I am trying to visualize my benchmarking results where for three values of the discrete hyperparameter p and two values of categorical hyperparameter q, I have 50 runtimes. I am trying to create a boxplot for each value of p on the x-axis and separate them by color based on q:
library(ggplot2)
min_ex <- data.frame(p = factor(rep(c(3,10,20), each = 2 * 50)),
q = factor(rep(c("A", "B"), each = 50)),
time = rnorm(3 * 2 * 50))
ggplot(min_ex, aes(x = p, y = time, color = q)) +
geom_boxplot()
AFAIK, I need to code p as a factor in order to group the boxplots by p. However, the x-axis is now disctete, and I want it to be continuous, i.e. I want the spacing between the x-values (3,10,20) to be on the actual continuous scale.
Specifying a continuous scale using scale_x_continuous
yields the error Discrete values supplied to continuous scale.
.

• DATA LINES
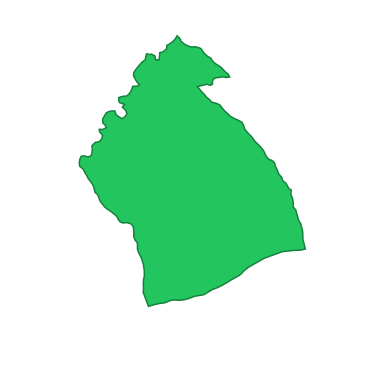 the district of Sud Mennucci, São Paulo, Brazil, rotated 310°
{"feature_id": "56859067B35855045473957", "entity_name": "Sud Mennucci", "entity_type": "district", "adm_level": 2, "iso_a3": "BRA", "parent_name": "Brazil", "parent_adm1": "São Paulo", "projection": "mercator", "projection_center": [-50.887, -20.678], "detail": "fine", "context": "isolated", "style": "filled", "palette": "green", "viewbox_px": 384, "rotation_deg": 310, "n_neighbors": 0, "source": "geoboundaries", "source_scale": "gbopen_adm2", "svg_char_len": 2804}
<svg xmlns="http://www.w3.org/2000/svg" viewBox="0 0 384 384"><g transform="rotate(310 192 192)"><path d="M148.2,84.1L145.5,84.8L141.9,86.8L139.5,89.6L139.6,93.9L137.8,98.1L136.9,100.9L135.5,104.0L134.9,107.3L133.8,111.3L132.3,114.1L129.3,118.1L129.4,121.4L127.4,124.9L125.8,127.8L124.4,134.5L124.4,138.0L124.9,141.8L125.0,146.5L125.0,149.6L123.5,153.5L122.9,156.2L123.9,159.1L126.3,161.3L127.4,163.4L128.4,165.8L127.8,169.2L125.6,171.5L123.3,173.7L120.2,176.3L118.5,179.5L118.0,182.7L115.5,185.0L113.2,186.9L111.1,190.2L109.8,193.6L108.1,197.0L105.4,201.1L103.1,203.8L100.3,206.7L96.6,209.8L94.4,210.8L91.7,212.7L88.7,215.2L86.9,216.9L83.7,219.1L82.6,221.2L79.3,227.0L76.4,232.2L81.9,235.8L85.6,238.7L89.4,242.2L95.6,245.6L97.5,247.3L99.8,250.4L101.7,252.8L105.4,256.0L108.9,258.3L112.8,260.4L116.1,262.9L118.6,265.2L121.0,267.1L130.2,270.2L134.6,272.7L140.2,275.2L146.4,277.4L149.5,278.4L158.1,281.7L161.7,282.4L164.7,282.4L170.7,283.6L187.6,289.9L204.3,299.5L207.6,302.6L213.0,307.8L217.5,312.8L221.2,315.5L227.2,307.2L230.3,304.5L232.5,302.6L234.5,300.1L236.2,297.6L237.6,295.7L238.4,292.9L239.8,290.4L241.8,287.7L243.2,285.5L244.9,283.1L245.6,279.1L248.4,276.9L251.3,273.7L254.0,269.0L257.3,266.8L256.9,263.8L258.2,260.7L259.2,257.9L258.8,254.8L260.9,251.1L261.6,246.8L264.2,242.0L265.4,239.0L267.3,236.8L267.6,232.9L266.4,229.9L267.0,226.0L268.8,222.1L269.8,219.8L270.7,215.0L271.0,211.5L271.2,207.6L272.3,203.8L272.9,200.6L273.0,197.7L273.5,194.9L274.1,191.9L276.2,188.7L277.5,185.4L276.8,181.6L275.5,177.4L274.7,172.8L274.9,169.0L275.1,164.9L275.7,161.1L276.6,157.9L275.9,154.6L274.6,151.6L273.4,149.4L274.0,146.3L274.0,141.7L274.7,138.9L274.9,135.9L275.6,132.1L276.2,128.4L284.2,134.2L285.4,137.4L287.7,138.4L289.6,136.8L292.2,135.7L295.8,137.6L298.0,140.0L299.9,141.4L301.8,144.8L304.2,146.9L305.5,144.0L305.5,141.0L305.7,138.1L306.2,133.9L305.7,130.0L305.2,126.0L305.7,123.0L306.6,120.6L305.9,116.3L306.1,112.1L306.9,109.5L307.6,106.5L306.5,103.5L305.2,100.9L302.5,98.2L301.1,94.4L300.4,90.8L300.4,86.8L301.8,84.1L302.1,80.2L299.3,80.7L295.7,80.7L290.9,79.6L288.1,78.5L285.2,80.6L280.5,79.6L278.0,77.7L274.5,80.3L271.9,81.8L270.0,78.8L272.4,76.3L271.7,72.6L269.8,70.8L268.9,68.5L266.3,69.3L263.4,71.2L259.5,70.3L256.1,70.1L253.4,70.2L249.7,70.2L246.4,70.6L243.5,72.4L241.1,78.3L240.2,82.8L237.9,82.1L234.9,78.7L230.6,80.3L226.6,80.8L223.4,80.2L221.0,77.6L217.3,75.2L215.2,76.9L213.9,79.0L215.8,84.1L212.2,84.0L211.9,88.8L210.1,91.8L206.8,92.3L203.1,91.3L202.7,88.3L202.3,84.5L204.5,80.8L202.2,78.1L199.7,76.3L197.5,75.5L194.4,76.0L190.6,76.6L187.6,79.3L187.4,82.3L186.3,85.0L182.5,83.4L180.5,80.7L178.7,82.4L178.0,87.0L174.9,88.6L171.1,88.7L167.8,86.0L163.0,85.6L161.1,87.8L157.1,90.6L154.6,91.3L152.0,89.8L150.4,86.2L148.2,84.1Z" fill="#22c55e" stroke="#15803d" stroke-width="1.5"/></g></svg>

• YOUR OBJECTIVE
Please reproduce the ggplot boxplot question word for word, from "min_ex <- data.frame(p" to "actual continuous scale.".

• CORRECT RESULT
min_ex <- data.frame(p = factor(rep(c(3,10,20), each = 2 * 50)),
q = factor(rep(c("A", "B"), each = 50)),
time = rnorm(3 * 2 * 50))
ggplot(min_ex, aes(x = p, y = time, color = q)) +
geom_boxplot()
AFAIK, I need to code p as a factor in order to group the boxplots by p. However, the x-axis is now disctete, and I want it to be continuous, i.e. I want the spacing between the x-values (3,10,20) to be on the actual continuous scale.